■ DATA SHOWN:
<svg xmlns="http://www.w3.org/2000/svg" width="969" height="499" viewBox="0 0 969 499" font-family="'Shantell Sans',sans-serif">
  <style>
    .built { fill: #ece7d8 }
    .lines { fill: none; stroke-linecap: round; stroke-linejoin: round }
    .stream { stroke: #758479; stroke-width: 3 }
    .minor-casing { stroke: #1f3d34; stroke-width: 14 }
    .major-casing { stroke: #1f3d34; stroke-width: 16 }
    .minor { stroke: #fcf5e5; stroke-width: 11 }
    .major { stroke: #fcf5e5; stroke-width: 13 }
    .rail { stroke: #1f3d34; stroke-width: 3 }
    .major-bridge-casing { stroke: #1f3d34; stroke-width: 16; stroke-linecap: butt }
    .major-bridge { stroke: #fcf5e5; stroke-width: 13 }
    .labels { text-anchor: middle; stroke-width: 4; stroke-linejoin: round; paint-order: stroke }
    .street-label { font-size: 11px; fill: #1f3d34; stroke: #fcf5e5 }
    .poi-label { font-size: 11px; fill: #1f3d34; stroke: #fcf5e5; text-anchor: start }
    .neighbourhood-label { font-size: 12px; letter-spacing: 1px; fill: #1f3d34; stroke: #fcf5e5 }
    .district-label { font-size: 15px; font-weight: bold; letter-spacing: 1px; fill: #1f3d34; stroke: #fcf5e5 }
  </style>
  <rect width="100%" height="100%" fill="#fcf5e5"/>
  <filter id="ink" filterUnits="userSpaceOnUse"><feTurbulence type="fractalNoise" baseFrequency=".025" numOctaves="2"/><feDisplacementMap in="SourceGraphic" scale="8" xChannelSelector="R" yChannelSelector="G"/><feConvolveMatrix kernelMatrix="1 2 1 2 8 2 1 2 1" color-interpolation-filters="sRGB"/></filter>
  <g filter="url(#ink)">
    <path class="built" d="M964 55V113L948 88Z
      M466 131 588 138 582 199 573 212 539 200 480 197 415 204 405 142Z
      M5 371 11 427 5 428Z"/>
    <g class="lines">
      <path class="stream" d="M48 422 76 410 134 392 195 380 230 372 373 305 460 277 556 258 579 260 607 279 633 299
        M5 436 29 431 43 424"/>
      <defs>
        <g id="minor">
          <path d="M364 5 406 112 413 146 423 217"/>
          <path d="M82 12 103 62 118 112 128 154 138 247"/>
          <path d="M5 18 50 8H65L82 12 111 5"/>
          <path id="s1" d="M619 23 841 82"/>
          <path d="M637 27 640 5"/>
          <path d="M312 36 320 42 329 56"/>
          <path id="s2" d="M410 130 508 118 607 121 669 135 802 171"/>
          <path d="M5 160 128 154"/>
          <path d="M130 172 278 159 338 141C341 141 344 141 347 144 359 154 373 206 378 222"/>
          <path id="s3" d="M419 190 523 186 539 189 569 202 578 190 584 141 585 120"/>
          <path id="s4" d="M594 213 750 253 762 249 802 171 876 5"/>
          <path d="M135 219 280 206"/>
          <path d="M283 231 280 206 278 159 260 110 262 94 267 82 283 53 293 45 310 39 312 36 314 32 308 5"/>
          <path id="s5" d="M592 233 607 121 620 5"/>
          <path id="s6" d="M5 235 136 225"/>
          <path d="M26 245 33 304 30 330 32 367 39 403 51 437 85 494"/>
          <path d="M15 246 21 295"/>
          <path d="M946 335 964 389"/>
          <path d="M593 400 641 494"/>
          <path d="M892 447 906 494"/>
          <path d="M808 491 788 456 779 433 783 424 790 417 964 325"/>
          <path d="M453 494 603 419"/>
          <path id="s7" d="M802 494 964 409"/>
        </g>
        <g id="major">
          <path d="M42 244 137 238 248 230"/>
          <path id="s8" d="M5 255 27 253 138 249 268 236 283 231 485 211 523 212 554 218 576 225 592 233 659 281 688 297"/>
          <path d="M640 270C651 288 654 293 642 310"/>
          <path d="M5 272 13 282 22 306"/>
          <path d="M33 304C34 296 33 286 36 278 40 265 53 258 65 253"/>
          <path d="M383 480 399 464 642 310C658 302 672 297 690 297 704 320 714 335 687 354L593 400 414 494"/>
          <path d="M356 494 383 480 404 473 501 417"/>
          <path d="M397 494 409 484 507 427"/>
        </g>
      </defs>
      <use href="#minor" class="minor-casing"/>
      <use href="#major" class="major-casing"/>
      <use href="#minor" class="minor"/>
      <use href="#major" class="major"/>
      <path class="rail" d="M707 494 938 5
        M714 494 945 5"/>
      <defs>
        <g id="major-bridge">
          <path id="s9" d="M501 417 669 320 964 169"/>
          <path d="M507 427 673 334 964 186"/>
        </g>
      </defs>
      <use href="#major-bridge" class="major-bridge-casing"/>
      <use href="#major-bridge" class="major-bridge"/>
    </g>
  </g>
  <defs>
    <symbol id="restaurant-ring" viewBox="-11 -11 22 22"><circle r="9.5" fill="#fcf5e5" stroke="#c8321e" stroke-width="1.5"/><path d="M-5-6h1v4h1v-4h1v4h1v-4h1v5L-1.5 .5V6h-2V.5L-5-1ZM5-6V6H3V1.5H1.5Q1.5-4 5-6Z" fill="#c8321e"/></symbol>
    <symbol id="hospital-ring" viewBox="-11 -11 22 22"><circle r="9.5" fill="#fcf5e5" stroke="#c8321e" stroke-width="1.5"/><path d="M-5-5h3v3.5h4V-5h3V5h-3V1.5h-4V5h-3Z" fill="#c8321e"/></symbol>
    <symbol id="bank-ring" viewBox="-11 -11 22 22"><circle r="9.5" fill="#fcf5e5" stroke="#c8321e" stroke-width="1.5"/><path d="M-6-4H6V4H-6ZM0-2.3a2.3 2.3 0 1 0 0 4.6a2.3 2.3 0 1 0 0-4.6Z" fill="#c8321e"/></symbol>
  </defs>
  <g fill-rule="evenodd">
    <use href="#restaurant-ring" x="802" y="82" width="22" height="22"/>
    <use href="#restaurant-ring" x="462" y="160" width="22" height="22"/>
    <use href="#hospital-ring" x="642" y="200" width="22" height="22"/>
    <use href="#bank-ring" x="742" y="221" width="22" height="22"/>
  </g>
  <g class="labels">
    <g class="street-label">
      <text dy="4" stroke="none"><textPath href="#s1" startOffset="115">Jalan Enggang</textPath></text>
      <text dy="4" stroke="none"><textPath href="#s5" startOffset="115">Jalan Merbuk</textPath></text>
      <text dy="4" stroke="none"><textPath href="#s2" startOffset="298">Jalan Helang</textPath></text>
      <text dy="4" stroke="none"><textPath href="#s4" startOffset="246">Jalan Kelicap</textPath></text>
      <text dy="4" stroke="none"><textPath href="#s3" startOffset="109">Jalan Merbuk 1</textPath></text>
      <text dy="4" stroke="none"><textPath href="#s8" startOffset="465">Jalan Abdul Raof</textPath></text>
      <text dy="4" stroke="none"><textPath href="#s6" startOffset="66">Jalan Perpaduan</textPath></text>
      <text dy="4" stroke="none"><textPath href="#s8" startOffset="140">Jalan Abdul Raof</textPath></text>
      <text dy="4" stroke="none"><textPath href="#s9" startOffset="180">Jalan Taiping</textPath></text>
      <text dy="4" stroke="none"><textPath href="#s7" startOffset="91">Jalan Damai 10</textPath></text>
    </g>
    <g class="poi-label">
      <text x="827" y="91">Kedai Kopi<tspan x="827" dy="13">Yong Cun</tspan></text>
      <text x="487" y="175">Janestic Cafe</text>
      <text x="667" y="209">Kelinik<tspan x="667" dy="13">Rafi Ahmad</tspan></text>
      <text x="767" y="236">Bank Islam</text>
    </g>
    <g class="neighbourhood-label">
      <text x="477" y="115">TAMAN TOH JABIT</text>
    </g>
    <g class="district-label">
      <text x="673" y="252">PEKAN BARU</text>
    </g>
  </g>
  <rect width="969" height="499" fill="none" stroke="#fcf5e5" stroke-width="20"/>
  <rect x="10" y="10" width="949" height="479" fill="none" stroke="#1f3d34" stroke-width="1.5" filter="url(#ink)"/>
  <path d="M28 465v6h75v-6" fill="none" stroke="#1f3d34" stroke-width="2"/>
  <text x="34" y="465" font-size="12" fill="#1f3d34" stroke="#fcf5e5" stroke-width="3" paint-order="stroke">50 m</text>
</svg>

■ TASK ITEM: Look over the records above, and wherever a line contains the string "round", copy that line.

■ RESULT OF THE TASK:
    .lines { fill: none; stroke-linecap: round; stroke-linejoin: round }
    .labels { text-anchor: middle; stroke-width: 4; stroke-linejoin: round; paint-order: stroke }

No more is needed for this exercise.